REQUIRED WORK: Count the lines in the material below that contain the string "your", treating uppercase and lowercase letters as different, and give only the number.

SOURCE DATA:
=====
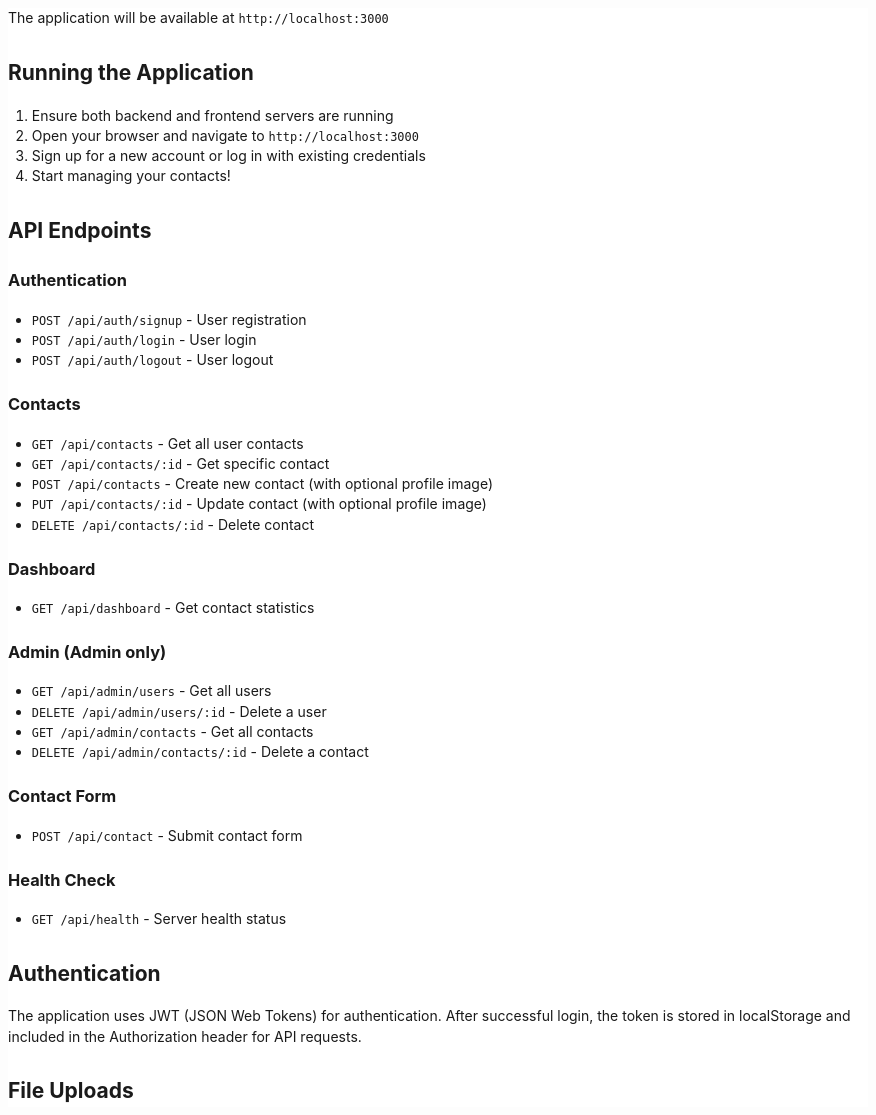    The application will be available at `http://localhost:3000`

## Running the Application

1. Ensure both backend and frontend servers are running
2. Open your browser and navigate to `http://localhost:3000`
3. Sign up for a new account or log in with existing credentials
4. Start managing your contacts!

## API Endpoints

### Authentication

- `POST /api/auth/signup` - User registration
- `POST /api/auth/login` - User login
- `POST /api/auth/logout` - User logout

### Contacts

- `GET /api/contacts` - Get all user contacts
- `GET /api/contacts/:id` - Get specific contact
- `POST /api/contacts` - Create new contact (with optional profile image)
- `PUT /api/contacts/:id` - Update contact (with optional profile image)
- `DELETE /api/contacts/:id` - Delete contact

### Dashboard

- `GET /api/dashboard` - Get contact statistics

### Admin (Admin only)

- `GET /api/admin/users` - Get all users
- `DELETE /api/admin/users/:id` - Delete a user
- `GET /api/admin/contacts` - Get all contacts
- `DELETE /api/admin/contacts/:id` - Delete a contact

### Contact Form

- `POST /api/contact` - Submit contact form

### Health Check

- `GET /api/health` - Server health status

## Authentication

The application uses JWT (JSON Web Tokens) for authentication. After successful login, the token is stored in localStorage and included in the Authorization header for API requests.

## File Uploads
=====
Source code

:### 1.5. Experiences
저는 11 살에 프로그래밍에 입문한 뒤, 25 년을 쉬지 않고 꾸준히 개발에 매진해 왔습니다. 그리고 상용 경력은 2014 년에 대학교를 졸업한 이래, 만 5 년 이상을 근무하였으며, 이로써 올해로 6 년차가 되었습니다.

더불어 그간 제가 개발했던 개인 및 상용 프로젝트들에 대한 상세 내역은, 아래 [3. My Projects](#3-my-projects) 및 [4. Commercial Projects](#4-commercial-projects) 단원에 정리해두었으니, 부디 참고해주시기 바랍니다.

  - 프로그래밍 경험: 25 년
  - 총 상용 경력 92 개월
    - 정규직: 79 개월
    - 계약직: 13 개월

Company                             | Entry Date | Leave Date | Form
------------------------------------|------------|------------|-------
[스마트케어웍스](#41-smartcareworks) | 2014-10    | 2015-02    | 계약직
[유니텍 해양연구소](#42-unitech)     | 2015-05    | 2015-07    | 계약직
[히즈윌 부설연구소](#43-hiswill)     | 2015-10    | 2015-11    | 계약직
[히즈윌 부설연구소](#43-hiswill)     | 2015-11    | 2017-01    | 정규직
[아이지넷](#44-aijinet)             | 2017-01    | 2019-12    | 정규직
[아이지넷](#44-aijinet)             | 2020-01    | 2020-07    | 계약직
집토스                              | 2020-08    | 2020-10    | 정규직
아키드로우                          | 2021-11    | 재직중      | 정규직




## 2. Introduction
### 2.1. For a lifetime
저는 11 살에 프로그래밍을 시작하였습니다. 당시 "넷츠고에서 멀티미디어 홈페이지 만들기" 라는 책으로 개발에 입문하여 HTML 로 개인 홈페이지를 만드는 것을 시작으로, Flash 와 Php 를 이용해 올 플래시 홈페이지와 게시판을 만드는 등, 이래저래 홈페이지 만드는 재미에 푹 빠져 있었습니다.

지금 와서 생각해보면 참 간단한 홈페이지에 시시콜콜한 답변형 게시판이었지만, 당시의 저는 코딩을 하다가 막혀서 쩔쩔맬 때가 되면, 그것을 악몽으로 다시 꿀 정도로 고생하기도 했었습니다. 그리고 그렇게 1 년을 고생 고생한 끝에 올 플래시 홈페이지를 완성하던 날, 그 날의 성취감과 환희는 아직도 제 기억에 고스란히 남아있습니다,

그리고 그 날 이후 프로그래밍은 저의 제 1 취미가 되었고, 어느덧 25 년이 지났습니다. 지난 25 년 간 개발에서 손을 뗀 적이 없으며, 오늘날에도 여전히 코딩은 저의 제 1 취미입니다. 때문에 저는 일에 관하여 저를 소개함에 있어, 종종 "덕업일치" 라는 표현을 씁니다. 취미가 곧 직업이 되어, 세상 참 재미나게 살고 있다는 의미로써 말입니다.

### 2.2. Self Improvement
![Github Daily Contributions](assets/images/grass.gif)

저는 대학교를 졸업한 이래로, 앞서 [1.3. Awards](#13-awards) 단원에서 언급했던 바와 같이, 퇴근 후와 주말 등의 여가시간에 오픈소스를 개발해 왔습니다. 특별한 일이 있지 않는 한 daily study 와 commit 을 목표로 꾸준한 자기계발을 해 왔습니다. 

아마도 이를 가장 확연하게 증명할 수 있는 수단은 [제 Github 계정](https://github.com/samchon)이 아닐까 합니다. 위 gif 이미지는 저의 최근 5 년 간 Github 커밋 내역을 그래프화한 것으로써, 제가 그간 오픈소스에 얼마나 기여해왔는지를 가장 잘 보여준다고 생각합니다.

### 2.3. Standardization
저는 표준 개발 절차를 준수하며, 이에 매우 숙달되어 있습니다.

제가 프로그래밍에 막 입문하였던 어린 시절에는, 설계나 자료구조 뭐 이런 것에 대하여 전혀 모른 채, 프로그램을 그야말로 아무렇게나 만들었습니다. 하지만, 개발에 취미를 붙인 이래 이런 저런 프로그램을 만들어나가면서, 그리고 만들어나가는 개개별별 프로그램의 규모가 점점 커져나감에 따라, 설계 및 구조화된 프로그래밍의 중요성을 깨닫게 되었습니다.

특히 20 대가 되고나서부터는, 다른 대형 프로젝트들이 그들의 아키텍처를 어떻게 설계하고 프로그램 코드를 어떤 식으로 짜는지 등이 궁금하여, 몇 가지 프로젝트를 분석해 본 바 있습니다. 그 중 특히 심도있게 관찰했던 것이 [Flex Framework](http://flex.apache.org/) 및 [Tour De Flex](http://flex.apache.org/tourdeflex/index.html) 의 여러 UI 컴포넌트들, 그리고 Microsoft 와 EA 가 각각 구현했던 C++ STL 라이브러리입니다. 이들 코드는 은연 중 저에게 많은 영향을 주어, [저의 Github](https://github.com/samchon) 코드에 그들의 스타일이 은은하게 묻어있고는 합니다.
=====
TASK ANSWER: 2